日本経団連(御手洗冨士夫会長)は、6月26日から7月4日にかけて、米倉弘昌副会長・ヨーロッパ地域委員長・経済連携推進委員長を団長とする総勢16名のミッションを、デンマーク、フィンランド、イタリアに派遣した。
EUはこれまでの拡大により米国を上回る単一市場となり、政治面でも一層の深化を進めつつある。このような中、欧州との間に高度に成熟した経済関係を構築することは、わが国の持続的な発展にとって重要との認識の下、各国の政府・経済界の指導者との間で意見交換を行った。

■訪問各国との意見交換

デンマークは、世界経済フォーラムの世界競争力報告において第4位に位置付けられており、少子・高齢化や高い労働コストを踏まえ、教育や研究開発を強化することにより、真に国際競争力のある知識社会の実現をめざしている。
懇談したベンセン副首相兼経済産業大臣は、自国を知識集約型産業に特化し、諸外国との分業を推進する国際化戦略を推進していると説明した。
イノベーション促進策については、ペダーセン科学・技術・開発省次官から、バイオ、エネルギー・環境、ICT、北極研究などの重点分野の研究開発を強化し、大学改革も断行しているとの説明があった。また、2009年にコペンハーゲンで開催されるCOP15(気候変動締約国会議)における、ポスト京都議定書の枠組み合意に意欲が示された。

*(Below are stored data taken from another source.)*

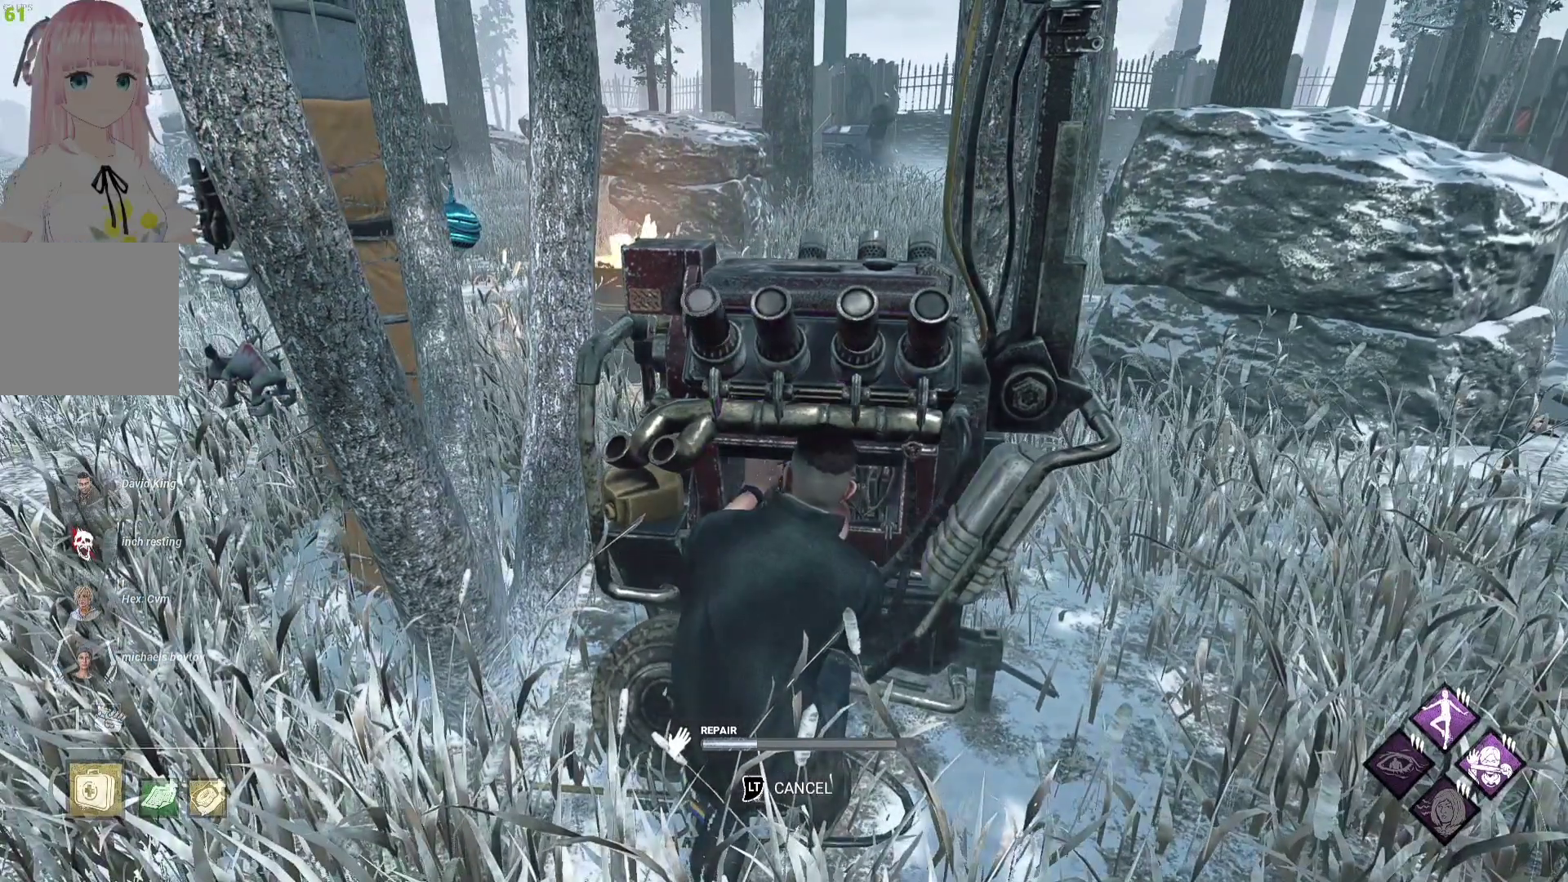
Gameplay with a controller (Xbox layout); each line is a JSON object with the inputs held at the frame after it. "events" lists button and stick changes between this image and that frame as [ms after this image, input, new state], when the widget could be followed in between.
{"buttons": [], "left_stick": "center", "right_stick": "center", "events": [[300, "right_stick", "left"], [417, "right_stick", "center"]]}
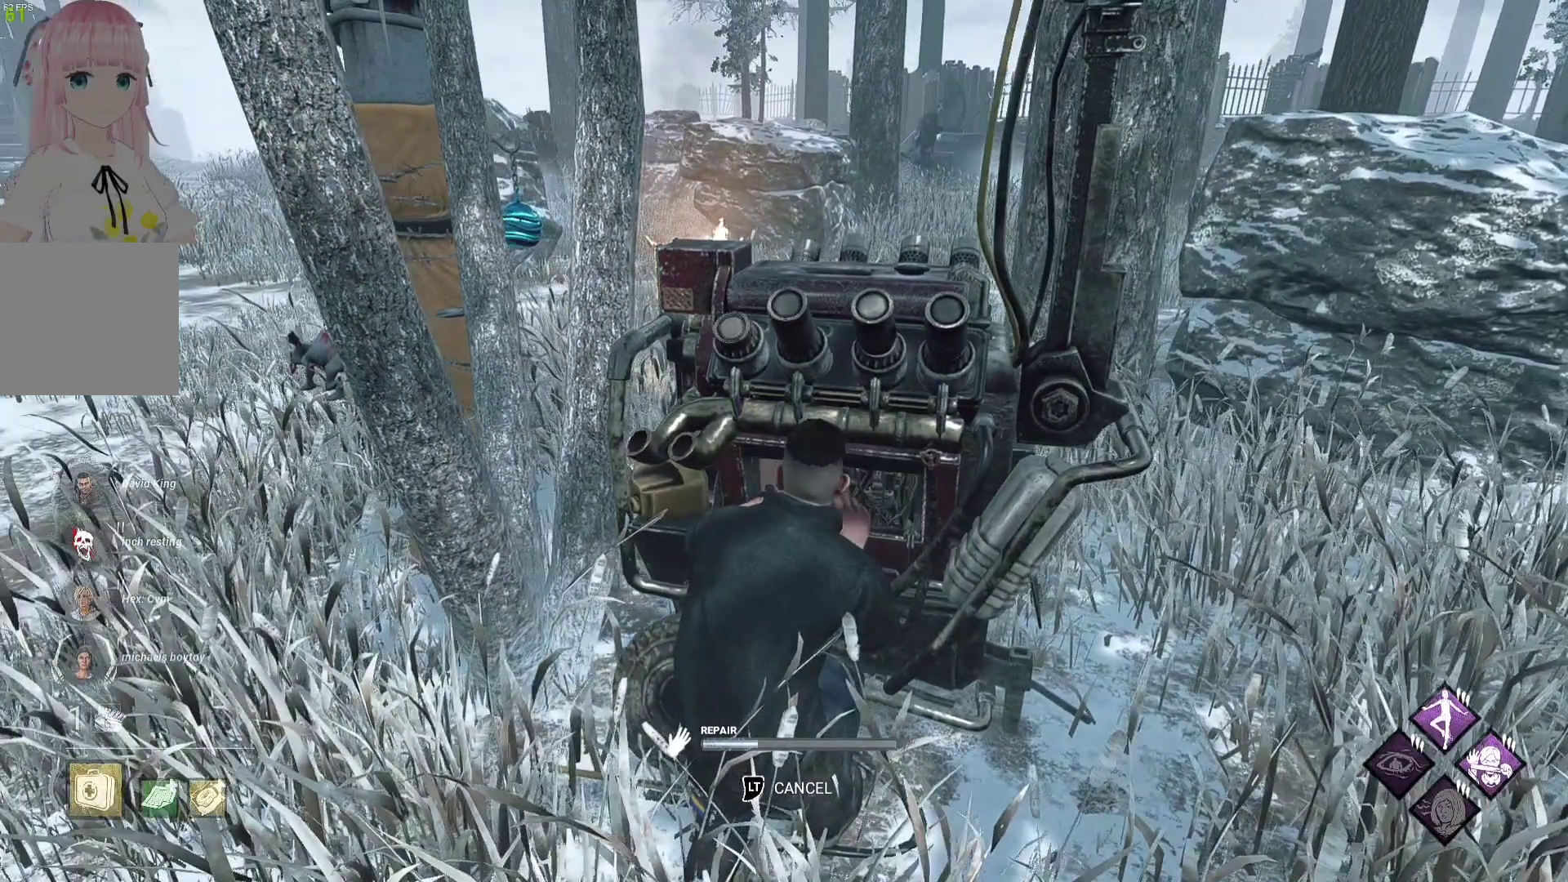
{"buttons": [], "left_stick": "center", "right_stick": "center", "events": []}
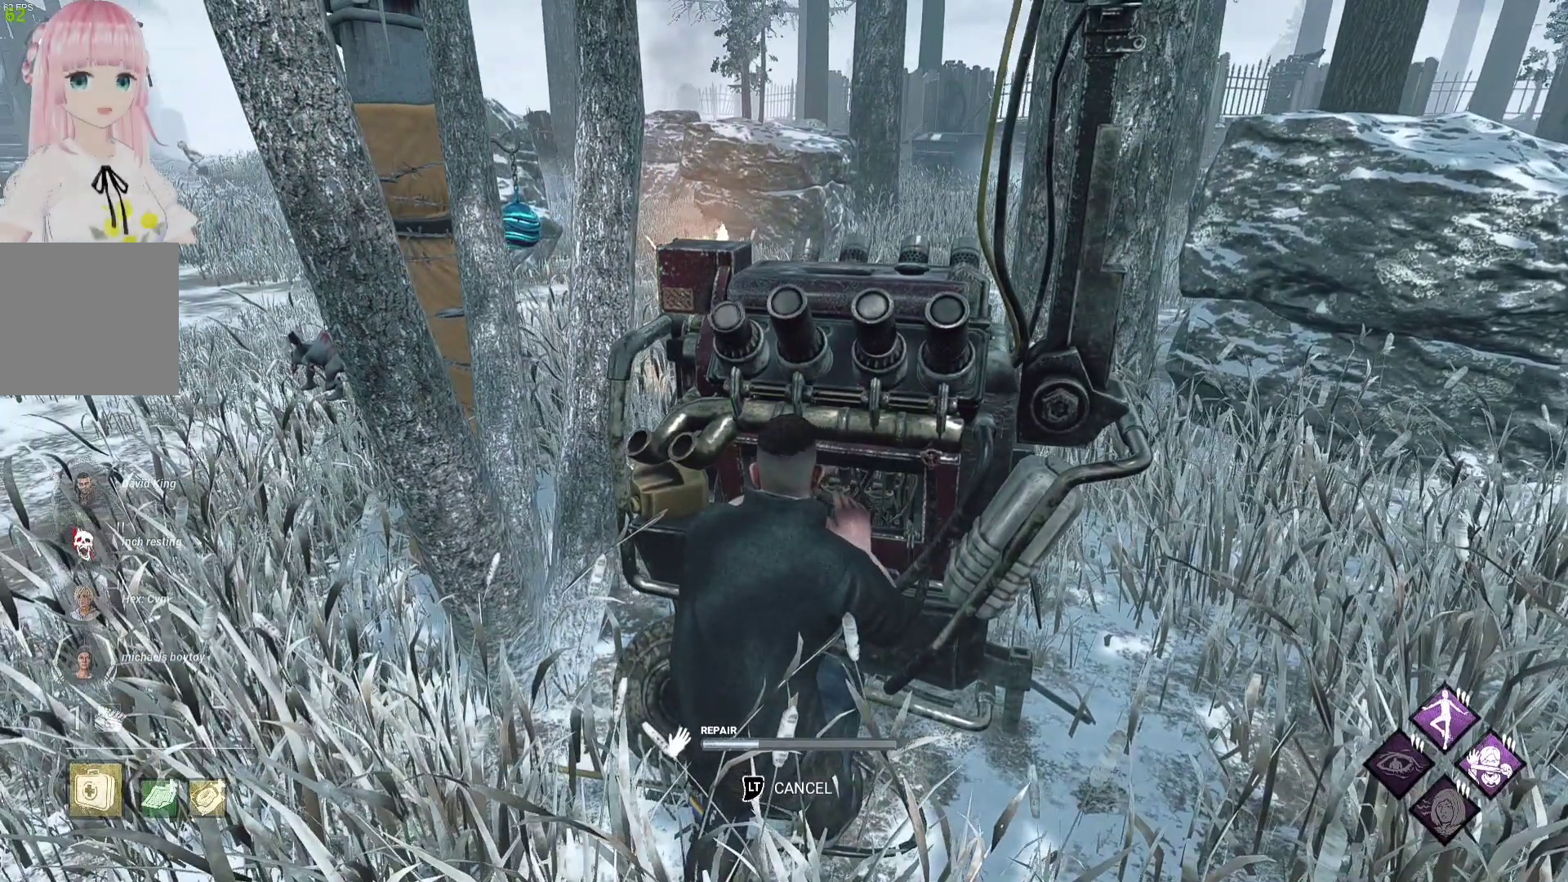
{"buttons": [], "left_stick": "center", "right_stick": "center", "events": []}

フィンランドも、世界競争力報告で第2位に位置付けられており、従来の2大産業(製紙・パルプおよび金属)に加え、近年はノキア社をはじめとするハイテク産業の育成に成功している。
こうした点に関し、ヴァユリュネン外国貿易・開発大臣は、少子・高齢化が進行しているものの、教育の重視や産学官連携の推進を通じた生産性向上により、高コスト社会構造ながら高付加価値企業が競争力を維持できていると説明し、ICT、環境、バイオなどの分野における日本との協力拡大を要望した。
また、企業の国際化が進展しており、国として自由貿易の推進を標榜していることのほか、ロシア市場参入の足掛かりとしてフィンランドを位置付けることで、対ロシア事業リスクの軽減が可能であることについて説明した。

イタリアは、伝統的にファッションや食品加工が産業の中心であったが、バイオやナノなど先端科学技術の強化による競争力向上をめざしている。こうした背景から、イタリア産業連盟では、エネルギー・環境や知的財産権問題は日本との共通の関心事項であるとするとともに、再生可能エネルギーの開発利用に当たり、日本との協力を拡大したいと要望した。
このほか、スキヨッパ経済財政大臣は、消費者保護、競争促進、経済活動の活性化を目的とした規制改革を国内で推進していることを説明した。

■日EU経済連携協定についての立場

各国での会合では、日本側から、今年6月に公表した日本経団連の提言「日EU経済連携協定に関する共同研究の開始を求める」の趣旨を説明し、理解を求めた。
これに対し、デンマークでは、既に欧州委員会に日本とのEPA交渉開始を勧告しており、提言の趣旨にも賛同する旨の発言があった。フィンランドは、ドーハ・ラウンドの推移次第では日本とのEPA交渉が早まる可能性があるとの認識を示した。さらにイタリアでも、官民ともに検討に前向きな姿勢が示され、提言の実現に向け、加盟国の理解を深める重要な成果が得られた。